The exercise asks you to copy every line below in which "more" appears.
** Opening Data extract block **
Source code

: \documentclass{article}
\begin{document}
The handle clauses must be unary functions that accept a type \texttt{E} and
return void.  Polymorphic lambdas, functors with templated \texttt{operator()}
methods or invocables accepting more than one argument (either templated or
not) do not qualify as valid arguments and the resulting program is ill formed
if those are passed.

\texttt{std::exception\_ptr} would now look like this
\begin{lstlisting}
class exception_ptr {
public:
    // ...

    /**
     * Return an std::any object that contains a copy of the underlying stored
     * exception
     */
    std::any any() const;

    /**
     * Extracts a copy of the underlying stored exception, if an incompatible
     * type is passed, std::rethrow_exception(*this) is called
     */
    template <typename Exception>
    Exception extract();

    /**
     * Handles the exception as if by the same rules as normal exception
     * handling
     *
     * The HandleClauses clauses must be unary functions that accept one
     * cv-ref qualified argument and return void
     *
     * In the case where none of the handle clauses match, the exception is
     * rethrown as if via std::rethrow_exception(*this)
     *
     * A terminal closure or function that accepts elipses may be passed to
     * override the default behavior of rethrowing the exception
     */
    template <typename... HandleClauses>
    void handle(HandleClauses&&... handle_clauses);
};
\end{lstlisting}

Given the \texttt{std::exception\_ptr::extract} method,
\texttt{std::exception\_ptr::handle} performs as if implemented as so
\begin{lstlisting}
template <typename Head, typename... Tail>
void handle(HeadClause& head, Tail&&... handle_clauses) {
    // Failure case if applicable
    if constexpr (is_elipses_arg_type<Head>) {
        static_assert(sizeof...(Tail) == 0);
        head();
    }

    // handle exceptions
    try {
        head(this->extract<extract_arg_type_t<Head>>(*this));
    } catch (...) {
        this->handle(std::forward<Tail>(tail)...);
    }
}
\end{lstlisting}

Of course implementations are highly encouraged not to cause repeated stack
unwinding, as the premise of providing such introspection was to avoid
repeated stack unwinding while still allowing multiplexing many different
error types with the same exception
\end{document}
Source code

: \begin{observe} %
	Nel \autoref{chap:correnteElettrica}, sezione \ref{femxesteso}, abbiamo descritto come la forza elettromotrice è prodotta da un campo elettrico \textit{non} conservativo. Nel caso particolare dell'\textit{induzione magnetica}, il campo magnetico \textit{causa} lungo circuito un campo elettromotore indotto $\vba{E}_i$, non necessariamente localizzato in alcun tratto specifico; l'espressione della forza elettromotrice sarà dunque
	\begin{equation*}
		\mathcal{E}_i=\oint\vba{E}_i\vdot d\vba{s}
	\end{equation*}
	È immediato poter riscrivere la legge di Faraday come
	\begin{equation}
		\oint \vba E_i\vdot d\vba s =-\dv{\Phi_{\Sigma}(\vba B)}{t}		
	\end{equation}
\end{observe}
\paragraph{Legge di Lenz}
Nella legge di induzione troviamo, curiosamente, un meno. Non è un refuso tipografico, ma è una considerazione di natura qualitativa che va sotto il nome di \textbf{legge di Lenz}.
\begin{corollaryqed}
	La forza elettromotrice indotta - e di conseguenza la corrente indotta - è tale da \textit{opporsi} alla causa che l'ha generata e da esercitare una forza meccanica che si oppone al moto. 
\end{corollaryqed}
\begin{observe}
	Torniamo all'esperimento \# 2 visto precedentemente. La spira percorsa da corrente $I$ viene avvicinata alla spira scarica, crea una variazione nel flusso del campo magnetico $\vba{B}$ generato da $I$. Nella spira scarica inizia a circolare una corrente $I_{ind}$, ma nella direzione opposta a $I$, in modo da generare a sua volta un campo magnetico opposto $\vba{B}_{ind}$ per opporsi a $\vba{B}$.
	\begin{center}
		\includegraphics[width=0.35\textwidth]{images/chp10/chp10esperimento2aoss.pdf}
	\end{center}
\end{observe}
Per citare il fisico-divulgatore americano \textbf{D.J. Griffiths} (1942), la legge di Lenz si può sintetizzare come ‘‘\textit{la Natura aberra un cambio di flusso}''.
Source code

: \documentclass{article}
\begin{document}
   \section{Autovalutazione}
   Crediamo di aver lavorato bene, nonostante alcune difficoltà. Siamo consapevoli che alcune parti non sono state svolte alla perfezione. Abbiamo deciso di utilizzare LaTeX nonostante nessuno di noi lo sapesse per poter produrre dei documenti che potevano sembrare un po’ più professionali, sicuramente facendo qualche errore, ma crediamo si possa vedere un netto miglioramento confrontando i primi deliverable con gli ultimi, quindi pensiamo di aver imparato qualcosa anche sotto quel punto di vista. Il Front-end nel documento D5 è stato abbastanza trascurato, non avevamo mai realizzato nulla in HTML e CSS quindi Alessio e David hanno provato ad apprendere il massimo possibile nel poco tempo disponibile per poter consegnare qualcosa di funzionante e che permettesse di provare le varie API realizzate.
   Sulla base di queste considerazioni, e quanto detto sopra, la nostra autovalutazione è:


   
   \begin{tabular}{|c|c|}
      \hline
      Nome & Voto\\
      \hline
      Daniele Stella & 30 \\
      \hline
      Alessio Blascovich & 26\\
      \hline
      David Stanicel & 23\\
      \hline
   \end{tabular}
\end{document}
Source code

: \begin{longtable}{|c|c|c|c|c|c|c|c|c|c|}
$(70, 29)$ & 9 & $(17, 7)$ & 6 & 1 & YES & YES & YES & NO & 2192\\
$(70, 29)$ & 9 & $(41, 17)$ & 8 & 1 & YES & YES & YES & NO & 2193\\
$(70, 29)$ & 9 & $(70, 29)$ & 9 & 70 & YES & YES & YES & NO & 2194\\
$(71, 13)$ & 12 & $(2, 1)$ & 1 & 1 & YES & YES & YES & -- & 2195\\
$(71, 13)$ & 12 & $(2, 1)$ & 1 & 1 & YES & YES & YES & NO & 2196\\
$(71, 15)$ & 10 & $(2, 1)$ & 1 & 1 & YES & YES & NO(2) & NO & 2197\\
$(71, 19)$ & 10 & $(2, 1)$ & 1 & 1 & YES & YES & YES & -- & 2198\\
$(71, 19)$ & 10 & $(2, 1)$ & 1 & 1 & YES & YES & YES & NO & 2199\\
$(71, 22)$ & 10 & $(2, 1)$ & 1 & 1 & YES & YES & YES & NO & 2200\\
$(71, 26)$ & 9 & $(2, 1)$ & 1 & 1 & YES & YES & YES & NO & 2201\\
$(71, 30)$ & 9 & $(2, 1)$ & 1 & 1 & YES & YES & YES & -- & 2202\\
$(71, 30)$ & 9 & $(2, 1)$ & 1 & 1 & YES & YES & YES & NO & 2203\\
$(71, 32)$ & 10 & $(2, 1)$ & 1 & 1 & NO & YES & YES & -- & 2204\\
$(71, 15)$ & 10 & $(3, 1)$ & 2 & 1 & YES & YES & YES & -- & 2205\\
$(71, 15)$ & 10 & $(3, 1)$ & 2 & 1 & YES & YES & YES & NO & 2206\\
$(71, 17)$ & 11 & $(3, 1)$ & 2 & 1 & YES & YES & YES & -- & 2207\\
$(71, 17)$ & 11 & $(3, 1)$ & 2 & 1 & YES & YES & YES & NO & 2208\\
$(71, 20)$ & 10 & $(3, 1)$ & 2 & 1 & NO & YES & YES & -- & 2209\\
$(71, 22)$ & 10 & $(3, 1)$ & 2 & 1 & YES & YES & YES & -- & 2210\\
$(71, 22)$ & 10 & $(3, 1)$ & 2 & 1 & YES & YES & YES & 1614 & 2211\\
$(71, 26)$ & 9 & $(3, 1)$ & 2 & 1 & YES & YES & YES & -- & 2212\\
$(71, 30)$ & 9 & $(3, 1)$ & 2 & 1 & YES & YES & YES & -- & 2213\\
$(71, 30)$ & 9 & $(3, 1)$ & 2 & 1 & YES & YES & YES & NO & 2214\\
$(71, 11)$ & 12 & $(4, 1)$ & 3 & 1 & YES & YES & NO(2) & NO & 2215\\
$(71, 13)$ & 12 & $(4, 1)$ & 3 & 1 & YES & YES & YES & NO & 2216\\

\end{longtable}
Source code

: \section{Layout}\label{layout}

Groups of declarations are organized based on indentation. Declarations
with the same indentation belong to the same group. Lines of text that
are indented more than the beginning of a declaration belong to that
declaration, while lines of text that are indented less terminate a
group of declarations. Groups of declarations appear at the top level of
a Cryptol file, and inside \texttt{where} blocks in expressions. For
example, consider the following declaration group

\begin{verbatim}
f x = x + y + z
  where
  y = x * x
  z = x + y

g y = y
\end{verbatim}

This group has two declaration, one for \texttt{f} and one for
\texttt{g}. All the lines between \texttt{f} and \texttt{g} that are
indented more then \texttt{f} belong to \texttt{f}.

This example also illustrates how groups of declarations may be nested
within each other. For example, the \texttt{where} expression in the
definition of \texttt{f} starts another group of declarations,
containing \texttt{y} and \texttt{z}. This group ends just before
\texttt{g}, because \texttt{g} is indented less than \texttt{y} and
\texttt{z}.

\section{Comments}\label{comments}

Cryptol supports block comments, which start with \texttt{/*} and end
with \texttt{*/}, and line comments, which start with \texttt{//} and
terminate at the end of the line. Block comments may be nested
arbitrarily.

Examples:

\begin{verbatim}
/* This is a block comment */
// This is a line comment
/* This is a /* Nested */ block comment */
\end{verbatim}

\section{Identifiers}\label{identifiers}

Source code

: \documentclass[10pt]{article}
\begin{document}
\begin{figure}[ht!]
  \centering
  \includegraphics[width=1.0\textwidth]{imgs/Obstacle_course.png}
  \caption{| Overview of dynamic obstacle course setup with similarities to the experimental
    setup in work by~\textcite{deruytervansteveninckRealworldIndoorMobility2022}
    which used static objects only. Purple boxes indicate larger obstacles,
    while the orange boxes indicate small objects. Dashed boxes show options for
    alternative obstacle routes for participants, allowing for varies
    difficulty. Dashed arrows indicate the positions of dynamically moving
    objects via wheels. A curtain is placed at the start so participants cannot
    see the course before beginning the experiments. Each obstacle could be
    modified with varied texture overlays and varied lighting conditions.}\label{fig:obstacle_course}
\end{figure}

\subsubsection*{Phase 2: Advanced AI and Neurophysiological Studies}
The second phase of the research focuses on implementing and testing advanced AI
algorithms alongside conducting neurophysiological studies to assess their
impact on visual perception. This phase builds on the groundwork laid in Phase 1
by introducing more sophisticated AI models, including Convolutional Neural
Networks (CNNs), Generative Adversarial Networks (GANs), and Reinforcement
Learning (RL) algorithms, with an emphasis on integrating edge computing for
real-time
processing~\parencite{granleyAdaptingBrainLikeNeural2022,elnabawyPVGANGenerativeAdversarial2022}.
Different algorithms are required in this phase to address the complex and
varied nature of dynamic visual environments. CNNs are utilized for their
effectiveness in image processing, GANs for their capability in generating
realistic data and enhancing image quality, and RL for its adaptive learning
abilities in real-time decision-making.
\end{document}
** Closing Data extract block **
◆ **Your solution**
methods or invocables accepting more than one argument (either templated or
are indented more than the beginning of a declaration belong to that
indented more then \texttt{f} belong to \texttt{f}.
by introducing more sophisticated AI models, including Convolutional Neural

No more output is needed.